Former rebels were promoted to officers in Syria’s future army in a decree passed by de facto leader Ahmad al-Sharaa — with a war monitor and experts identifying on Monday foreign jihadists among them.
The new authorities in Damascus, who until recently were Islamist-led rebels fighting to overthrow Bashar al-Assad, last week unveiled an accord with armed groups in Syria on their dissolution and integration into the defense ministry.
A decree, published late Sunday on the Telegram account of Sharaa’s General Command, listed 49 people to be made officers, including former rebels and ex-army officers who deserted to join the opposition in the early days of Syria’s civil war.

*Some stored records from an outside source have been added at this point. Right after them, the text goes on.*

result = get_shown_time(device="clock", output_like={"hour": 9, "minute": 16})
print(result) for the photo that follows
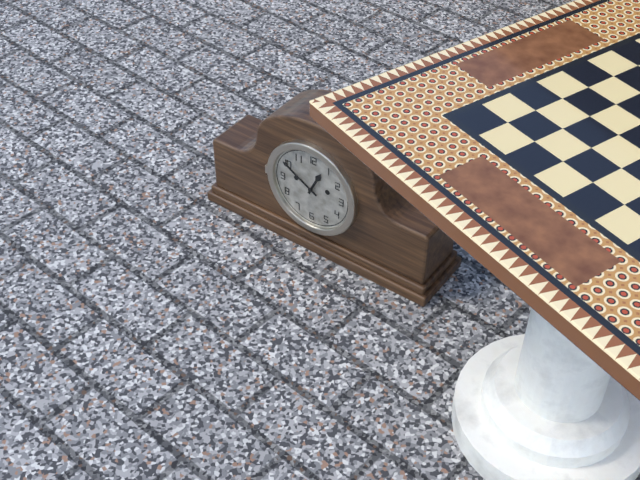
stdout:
{"hour": 12, "minute": 50}
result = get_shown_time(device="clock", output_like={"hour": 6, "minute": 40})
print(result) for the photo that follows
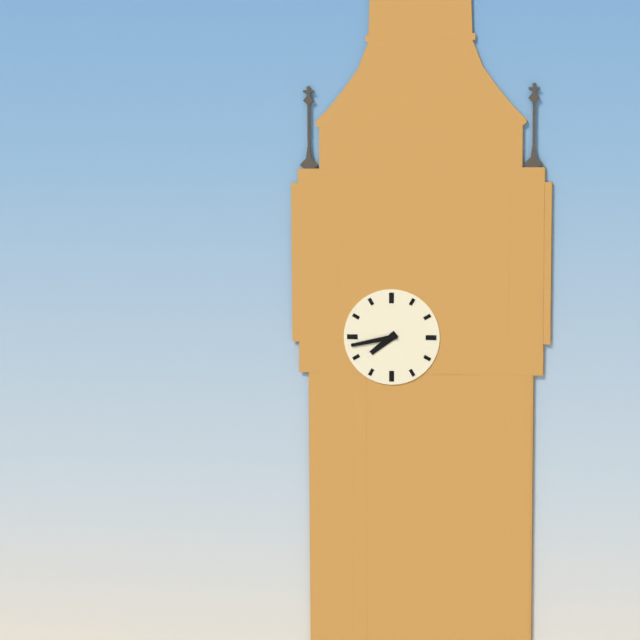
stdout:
{"hour": 7, "minute": 43}
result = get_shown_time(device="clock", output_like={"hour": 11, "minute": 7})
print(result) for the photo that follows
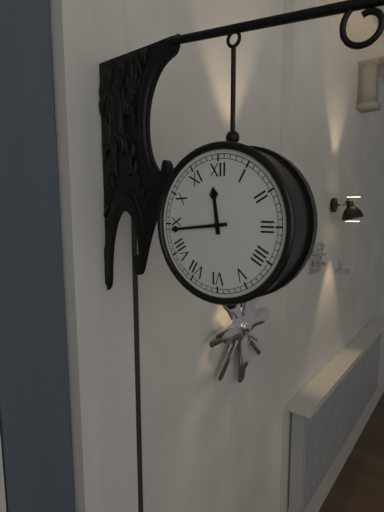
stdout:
{"hour": 11, "minute": 44}
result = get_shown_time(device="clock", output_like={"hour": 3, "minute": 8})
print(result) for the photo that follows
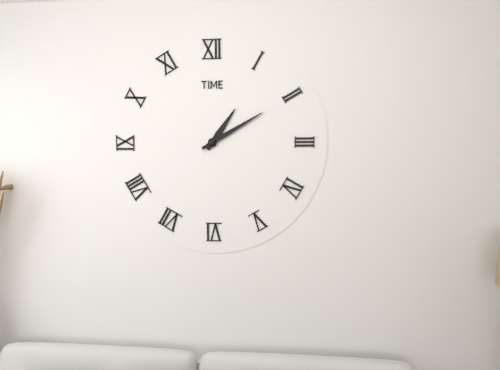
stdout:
{"hour": 1, "minute": 10}
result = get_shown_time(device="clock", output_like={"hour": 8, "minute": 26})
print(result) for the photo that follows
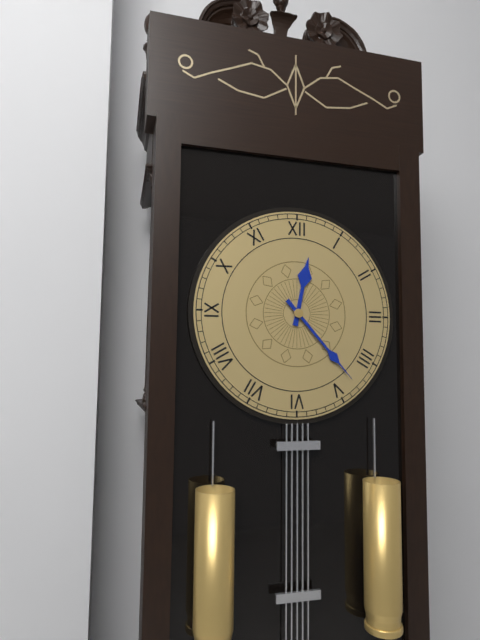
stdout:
{"hour": 12, "minute": 23}
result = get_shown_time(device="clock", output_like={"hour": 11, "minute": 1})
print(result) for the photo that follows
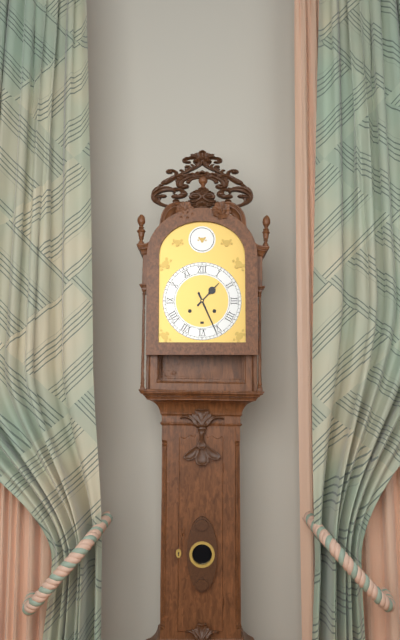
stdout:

The promotions are part of efforts aimed at “the development and modernisation of the military… in order to guarantee security and stability,” the decree said.

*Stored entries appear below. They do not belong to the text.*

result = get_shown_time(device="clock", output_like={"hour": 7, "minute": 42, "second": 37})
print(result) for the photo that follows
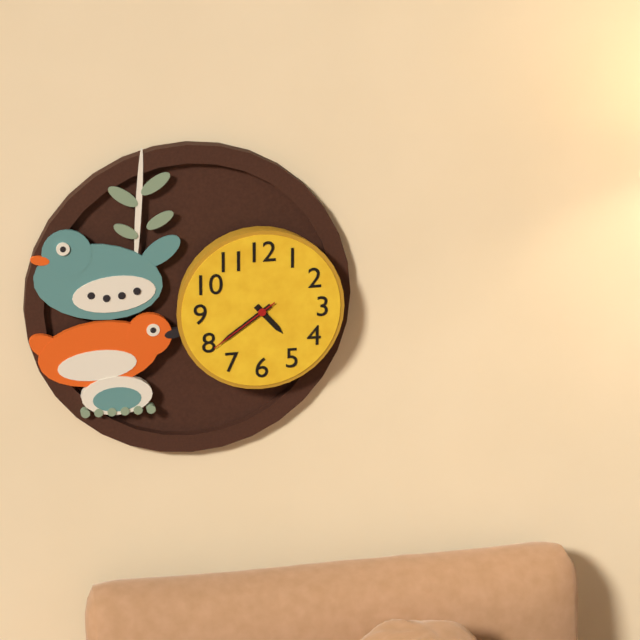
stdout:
{"hour": 4, "minute": 39, "second": 39}
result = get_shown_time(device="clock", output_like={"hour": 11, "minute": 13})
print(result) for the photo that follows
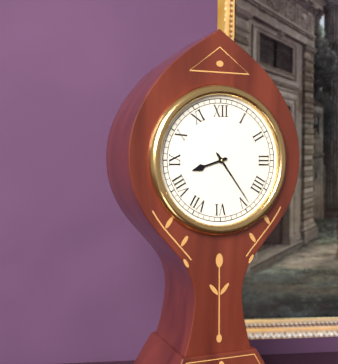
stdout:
{"hour": 8, "minute": 24}
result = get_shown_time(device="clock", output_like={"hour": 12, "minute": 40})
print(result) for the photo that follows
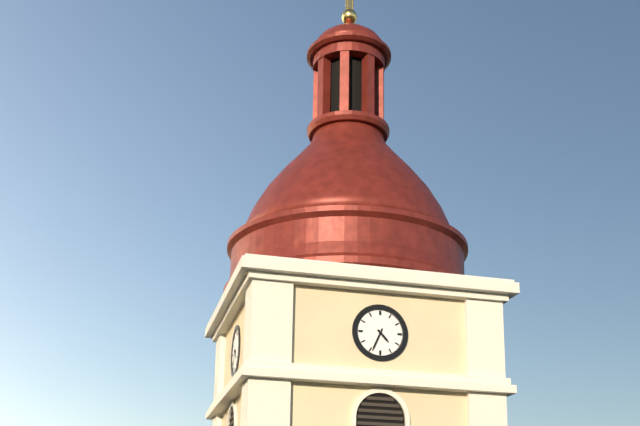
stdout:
{"hour": 4, "minute": 34}
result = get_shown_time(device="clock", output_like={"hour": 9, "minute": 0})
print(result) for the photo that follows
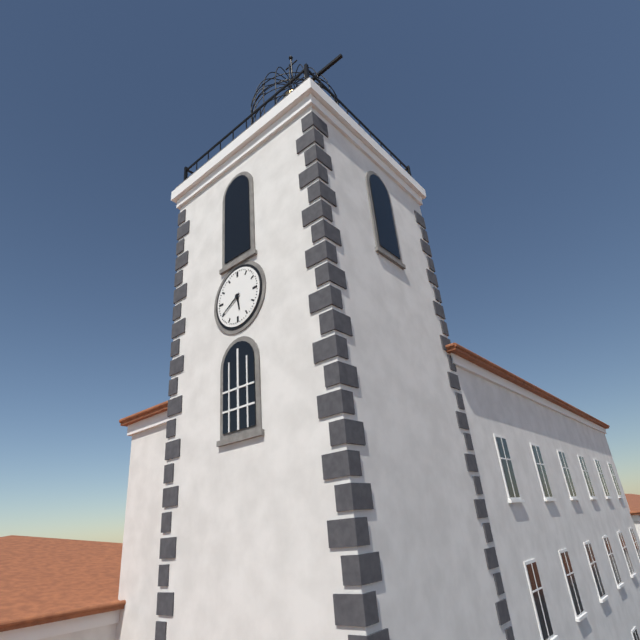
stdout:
{"hour": 5, "minute": 40}
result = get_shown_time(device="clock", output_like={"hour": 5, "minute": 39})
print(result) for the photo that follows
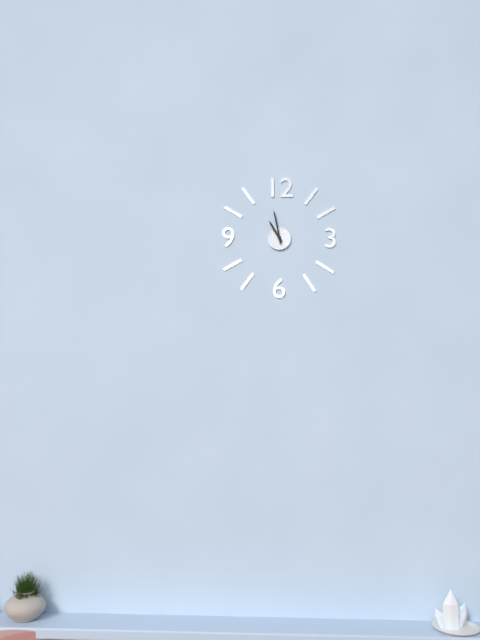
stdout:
{"hour": 10, "minute": 58}
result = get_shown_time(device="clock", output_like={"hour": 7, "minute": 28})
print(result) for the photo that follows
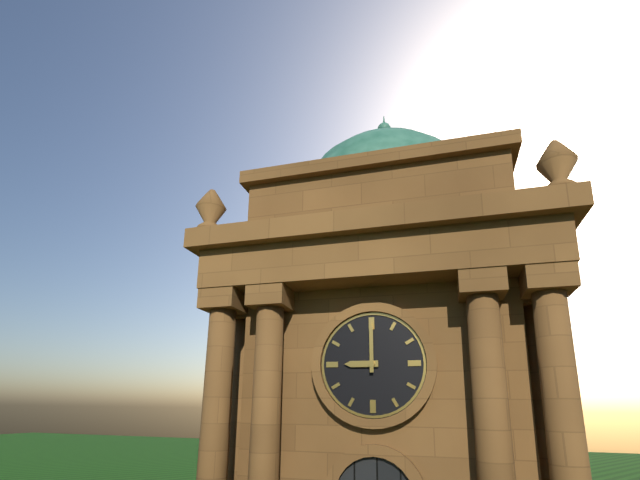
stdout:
{"hour": 9, "minute": 0}
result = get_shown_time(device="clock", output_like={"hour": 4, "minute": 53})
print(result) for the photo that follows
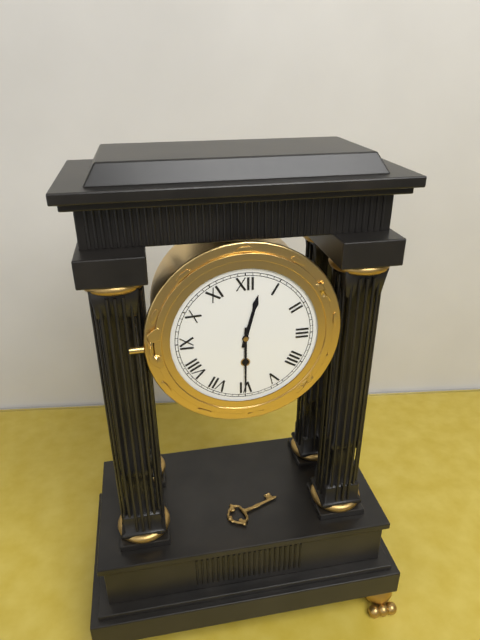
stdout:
{"hour": 12, "minute": 30}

Rami Abdel Rahman, who heads the Syrian Observatory for Human Rights war monitor, told AFP that “most of those who have been promoted are people within Ahmed al-Sharaa’s inner circle.”
They are the first military promotions since Sharaa’s Islamist Hayat Tahrir al-Sham (HTS) group led the offensive that toppled Assad on December 8.
Two men have been given the rank of general, including Murhaf Abu Qasra, the military head of HTS, who has been tipped to become defense minister in the transitional government.
Five others were made brigadier generals and around 40 were given the rank of colonel.
The Britain-based Observatory with a network of sources inside Syria has identified at least “six foreign jihadists” among those promoted, including an Albanian, a Jordanian, a Tajik, a Uyghur, and a Turk from HTS.
The Uyghur is a member of the Turkistan Islamic Party, a jihadist group whose fighters mostly hail from China’s Uyghur minority.
Aymenn al-Tamimi, an expert on jihadist groups and the Syrian conflict, meanwhile identified three foreigners on the list: a Uyghur, a Jordanian and a Turk who “headed the block of Turkish fighters under HTS and is now a brigadier general.”
Among the Syrian officers, the majority come from HTS, with the rest coming from “allied factions” the Observatory said.
HTS itself has jihadist roots in Al-Qaeda and its former Syrian branch, the Al-Nusra Front.